Глаза Смуита закатились, кровь побежала из уголков губ. Здоровяк пошатнулся и, если бы Юайс не подхватил его, неминуемо рухнул бы на камень.
– Гао! – закричал Юайс. – Не дай ему умереть!
– Сейчас, – бросилась к Смуиту, положила ему ладони на виски Гаота. – Сейчас!
Смерть не угрожала слайбу. Жизнь издевалась над ним. Охаживала его изнутри плетью, жгла ему глотку, вонзала под ногти острые шипы. Магия погрузилась в тело артельщика, словно ядовитый паразит, и вытравить ее, не убив Смуита, было нельзя, потому что тот, кто заколдовал слайба, был где-то недалеко.
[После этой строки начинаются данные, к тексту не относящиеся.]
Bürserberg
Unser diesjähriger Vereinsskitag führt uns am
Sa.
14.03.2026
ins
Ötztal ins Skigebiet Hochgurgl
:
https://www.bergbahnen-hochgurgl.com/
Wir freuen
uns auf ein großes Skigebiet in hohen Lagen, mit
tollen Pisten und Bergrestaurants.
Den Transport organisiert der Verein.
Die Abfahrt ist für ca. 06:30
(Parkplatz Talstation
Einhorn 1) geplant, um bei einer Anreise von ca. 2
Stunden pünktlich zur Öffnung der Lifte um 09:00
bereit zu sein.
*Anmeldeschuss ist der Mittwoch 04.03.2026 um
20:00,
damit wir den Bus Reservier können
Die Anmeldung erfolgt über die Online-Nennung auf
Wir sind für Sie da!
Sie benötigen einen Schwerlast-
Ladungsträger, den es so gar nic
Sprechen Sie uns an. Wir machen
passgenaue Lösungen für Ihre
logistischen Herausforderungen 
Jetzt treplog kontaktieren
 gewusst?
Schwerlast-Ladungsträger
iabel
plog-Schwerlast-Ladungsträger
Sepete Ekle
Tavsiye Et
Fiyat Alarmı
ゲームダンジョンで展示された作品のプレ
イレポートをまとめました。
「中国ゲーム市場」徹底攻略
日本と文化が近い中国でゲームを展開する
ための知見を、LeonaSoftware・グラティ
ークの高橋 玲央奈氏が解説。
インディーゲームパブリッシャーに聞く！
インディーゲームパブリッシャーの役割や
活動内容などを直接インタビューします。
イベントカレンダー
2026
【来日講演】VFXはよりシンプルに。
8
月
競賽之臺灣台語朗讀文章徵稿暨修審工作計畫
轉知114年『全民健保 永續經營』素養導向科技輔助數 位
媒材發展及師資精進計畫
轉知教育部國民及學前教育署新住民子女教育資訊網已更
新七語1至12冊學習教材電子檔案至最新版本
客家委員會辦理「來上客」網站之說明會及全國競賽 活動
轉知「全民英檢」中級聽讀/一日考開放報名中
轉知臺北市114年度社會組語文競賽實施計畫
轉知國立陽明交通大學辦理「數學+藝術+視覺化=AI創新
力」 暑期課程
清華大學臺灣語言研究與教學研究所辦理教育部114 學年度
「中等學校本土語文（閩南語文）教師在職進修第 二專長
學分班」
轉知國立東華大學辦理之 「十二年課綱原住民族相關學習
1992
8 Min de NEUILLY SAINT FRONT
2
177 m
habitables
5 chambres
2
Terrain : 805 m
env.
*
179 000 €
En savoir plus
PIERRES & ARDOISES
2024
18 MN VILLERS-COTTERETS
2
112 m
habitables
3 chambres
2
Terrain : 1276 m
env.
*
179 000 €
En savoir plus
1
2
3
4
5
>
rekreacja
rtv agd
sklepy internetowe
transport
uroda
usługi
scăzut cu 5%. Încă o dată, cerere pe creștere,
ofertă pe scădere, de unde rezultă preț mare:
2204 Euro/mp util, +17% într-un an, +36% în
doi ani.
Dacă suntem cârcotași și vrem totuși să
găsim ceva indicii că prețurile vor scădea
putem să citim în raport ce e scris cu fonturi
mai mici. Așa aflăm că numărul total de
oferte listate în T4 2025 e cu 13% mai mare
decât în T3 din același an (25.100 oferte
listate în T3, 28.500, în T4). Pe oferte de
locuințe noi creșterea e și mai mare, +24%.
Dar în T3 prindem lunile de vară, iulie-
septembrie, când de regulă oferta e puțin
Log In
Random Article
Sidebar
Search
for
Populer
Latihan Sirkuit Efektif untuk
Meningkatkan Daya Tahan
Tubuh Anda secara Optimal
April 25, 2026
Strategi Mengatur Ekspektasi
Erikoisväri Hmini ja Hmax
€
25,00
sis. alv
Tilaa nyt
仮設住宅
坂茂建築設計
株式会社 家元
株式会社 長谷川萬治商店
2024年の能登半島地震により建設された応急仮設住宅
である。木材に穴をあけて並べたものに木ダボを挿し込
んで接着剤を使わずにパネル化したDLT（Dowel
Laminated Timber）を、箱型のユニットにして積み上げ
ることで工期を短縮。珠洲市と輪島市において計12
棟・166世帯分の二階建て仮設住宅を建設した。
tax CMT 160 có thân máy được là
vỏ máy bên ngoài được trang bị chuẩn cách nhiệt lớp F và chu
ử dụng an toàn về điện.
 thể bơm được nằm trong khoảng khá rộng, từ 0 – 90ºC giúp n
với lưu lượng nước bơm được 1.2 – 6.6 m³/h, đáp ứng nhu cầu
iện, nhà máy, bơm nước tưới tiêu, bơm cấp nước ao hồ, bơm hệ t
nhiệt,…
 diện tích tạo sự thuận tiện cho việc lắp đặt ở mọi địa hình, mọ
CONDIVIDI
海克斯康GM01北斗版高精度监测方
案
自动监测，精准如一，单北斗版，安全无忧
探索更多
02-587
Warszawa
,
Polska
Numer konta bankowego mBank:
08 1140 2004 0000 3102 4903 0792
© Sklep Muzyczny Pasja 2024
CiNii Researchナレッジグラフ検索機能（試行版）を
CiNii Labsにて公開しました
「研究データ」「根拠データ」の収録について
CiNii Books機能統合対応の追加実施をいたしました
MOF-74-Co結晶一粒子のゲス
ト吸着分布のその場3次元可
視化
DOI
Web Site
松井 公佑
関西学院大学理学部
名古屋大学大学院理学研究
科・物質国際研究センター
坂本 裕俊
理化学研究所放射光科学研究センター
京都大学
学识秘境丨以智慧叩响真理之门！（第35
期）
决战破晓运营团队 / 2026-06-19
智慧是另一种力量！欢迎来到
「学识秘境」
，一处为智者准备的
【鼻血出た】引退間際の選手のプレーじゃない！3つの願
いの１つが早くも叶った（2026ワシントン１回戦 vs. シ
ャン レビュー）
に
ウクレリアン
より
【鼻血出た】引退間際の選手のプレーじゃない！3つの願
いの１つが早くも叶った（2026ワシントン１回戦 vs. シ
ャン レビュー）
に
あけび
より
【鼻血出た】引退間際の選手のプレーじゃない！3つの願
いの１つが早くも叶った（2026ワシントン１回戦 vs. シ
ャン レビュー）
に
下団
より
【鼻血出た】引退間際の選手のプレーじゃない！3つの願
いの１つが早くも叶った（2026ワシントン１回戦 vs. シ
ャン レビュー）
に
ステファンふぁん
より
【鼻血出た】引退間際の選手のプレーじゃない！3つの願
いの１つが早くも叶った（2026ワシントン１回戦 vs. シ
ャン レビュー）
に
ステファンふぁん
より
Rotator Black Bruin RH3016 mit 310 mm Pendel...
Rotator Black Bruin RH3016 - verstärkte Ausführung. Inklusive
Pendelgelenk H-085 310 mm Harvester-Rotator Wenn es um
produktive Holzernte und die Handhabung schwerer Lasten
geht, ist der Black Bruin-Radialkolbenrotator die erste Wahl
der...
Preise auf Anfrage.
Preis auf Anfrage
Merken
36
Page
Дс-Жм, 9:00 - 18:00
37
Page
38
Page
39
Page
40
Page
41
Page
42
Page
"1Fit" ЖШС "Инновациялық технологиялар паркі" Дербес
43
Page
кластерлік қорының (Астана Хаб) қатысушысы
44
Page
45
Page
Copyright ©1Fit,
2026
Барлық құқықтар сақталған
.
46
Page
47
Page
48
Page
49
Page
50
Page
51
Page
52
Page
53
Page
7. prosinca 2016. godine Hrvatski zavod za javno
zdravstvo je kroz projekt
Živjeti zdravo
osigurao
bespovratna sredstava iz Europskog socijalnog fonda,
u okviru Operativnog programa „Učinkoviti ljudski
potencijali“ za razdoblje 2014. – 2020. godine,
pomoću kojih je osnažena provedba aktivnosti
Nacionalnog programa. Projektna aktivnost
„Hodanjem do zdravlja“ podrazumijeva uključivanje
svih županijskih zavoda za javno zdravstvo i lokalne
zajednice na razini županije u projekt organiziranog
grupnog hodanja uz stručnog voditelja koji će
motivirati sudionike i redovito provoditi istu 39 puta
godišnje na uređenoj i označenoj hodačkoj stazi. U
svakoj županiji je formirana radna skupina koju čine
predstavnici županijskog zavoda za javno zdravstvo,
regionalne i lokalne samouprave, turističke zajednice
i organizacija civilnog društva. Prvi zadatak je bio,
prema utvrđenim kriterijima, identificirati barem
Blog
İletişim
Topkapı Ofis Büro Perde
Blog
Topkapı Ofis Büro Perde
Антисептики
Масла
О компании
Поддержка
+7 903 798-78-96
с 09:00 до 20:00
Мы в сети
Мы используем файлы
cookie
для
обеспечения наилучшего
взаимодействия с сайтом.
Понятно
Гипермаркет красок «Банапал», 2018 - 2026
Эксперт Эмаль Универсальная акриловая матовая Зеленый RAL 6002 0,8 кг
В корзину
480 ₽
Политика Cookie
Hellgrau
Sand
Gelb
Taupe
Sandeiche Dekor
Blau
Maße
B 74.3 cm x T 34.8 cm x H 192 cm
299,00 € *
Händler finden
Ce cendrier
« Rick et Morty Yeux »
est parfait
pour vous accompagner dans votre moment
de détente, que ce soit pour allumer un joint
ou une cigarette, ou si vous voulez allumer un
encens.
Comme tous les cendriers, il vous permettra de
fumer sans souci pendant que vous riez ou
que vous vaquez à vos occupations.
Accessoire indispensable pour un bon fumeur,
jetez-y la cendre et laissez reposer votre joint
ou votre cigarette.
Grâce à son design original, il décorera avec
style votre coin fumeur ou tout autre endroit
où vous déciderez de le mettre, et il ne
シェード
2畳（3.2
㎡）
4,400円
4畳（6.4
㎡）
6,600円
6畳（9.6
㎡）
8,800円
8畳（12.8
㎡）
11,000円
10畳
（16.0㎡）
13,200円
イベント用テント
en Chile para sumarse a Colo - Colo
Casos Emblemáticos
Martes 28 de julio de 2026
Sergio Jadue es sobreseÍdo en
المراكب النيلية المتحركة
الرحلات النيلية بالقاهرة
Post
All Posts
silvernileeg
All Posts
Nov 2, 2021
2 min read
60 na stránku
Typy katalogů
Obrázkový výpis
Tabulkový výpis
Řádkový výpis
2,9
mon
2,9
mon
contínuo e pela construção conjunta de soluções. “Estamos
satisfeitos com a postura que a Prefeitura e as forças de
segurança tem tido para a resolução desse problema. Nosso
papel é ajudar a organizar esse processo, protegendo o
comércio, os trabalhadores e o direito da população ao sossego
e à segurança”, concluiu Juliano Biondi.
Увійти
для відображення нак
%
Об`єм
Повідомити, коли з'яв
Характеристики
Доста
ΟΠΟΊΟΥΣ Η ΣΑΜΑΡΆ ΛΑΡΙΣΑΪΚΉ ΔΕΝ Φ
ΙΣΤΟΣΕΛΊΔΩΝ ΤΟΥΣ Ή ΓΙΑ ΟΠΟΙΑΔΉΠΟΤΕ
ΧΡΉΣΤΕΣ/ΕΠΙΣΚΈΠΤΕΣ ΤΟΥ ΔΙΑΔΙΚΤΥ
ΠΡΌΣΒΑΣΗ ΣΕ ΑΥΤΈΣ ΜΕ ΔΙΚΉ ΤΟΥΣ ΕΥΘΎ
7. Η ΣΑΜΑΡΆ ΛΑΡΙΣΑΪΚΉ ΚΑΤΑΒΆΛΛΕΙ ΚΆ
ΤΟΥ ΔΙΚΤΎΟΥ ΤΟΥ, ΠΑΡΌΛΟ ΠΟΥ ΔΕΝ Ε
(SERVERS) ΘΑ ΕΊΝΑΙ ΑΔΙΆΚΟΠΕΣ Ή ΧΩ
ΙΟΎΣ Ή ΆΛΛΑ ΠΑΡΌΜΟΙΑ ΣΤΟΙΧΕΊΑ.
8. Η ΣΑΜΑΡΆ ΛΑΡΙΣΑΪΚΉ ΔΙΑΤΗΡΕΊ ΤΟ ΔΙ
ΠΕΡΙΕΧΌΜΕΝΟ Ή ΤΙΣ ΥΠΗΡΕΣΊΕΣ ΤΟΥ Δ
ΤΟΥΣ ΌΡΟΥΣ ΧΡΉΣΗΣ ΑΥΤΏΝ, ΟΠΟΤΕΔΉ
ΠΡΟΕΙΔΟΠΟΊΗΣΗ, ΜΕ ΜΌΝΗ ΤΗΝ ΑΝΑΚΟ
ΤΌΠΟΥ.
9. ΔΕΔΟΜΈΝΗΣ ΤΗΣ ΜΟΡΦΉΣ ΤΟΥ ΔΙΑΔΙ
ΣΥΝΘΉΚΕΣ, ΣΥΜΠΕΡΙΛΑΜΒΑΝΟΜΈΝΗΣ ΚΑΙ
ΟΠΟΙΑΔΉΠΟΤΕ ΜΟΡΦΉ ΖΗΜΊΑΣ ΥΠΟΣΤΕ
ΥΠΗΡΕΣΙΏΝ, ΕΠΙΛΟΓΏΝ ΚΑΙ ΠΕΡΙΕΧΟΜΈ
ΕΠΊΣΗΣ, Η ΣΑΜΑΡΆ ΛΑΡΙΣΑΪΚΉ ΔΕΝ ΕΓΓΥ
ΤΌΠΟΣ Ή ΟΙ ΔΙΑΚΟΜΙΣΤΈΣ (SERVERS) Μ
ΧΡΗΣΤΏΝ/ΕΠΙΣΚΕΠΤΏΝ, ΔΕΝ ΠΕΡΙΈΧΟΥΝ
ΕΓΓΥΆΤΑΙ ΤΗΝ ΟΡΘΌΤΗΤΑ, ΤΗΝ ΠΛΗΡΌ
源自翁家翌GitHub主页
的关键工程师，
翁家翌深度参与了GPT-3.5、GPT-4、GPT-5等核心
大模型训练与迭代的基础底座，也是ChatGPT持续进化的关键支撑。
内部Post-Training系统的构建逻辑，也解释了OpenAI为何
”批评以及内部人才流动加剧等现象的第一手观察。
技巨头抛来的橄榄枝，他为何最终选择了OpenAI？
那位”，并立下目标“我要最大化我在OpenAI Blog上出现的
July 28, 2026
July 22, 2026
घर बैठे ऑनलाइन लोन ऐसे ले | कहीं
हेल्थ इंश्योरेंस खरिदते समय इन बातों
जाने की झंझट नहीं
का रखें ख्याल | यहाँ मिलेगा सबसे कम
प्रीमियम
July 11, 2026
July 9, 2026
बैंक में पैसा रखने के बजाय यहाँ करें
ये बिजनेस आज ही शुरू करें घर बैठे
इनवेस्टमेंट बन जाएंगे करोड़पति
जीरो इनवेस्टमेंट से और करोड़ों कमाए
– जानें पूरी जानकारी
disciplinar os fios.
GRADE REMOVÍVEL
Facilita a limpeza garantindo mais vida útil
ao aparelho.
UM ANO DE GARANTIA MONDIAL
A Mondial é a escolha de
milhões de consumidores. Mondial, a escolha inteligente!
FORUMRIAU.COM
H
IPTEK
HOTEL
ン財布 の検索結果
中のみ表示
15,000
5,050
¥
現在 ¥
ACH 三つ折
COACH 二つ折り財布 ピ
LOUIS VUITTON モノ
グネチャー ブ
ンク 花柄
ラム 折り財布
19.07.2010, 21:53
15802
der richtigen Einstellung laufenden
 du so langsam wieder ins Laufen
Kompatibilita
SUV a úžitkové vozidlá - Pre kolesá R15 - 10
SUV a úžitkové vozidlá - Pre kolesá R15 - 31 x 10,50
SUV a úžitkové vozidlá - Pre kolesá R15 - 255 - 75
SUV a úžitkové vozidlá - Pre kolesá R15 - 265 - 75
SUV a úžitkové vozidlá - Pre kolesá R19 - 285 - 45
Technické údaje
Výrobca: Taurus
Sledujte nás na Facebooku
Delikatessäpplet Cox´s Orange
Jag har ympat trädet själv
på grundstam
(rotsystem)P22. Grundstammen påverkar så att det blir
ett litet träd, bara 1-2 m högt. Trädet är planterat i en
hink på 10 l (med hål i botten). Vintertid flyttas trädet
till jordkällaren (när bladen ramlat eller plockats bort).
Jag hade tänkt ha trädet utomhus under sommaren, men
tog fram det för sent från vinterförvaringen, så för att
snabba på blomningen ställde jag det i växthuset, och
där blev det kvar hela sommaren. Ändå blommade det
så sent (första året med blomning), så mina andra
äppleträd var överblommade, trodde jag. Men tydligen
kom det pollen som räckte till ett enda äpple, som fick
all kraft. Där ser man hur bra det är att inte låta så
Не рядом, но недалеко.
– Жив… – прошептала, выпрямляясь, Глума. – Но еще пара таких вопросов, и он не выдержит.
– Может… – Буил был бледным, как мрамор. – Может, еще кого опросить?
– Не поможет, – отмахнулся Юайс. – Они все схвачены той же магией. Зачем их убивать?
– И что же делать? – не понял Буил. – Ждать этого дракона? Да он половину города может выжечь!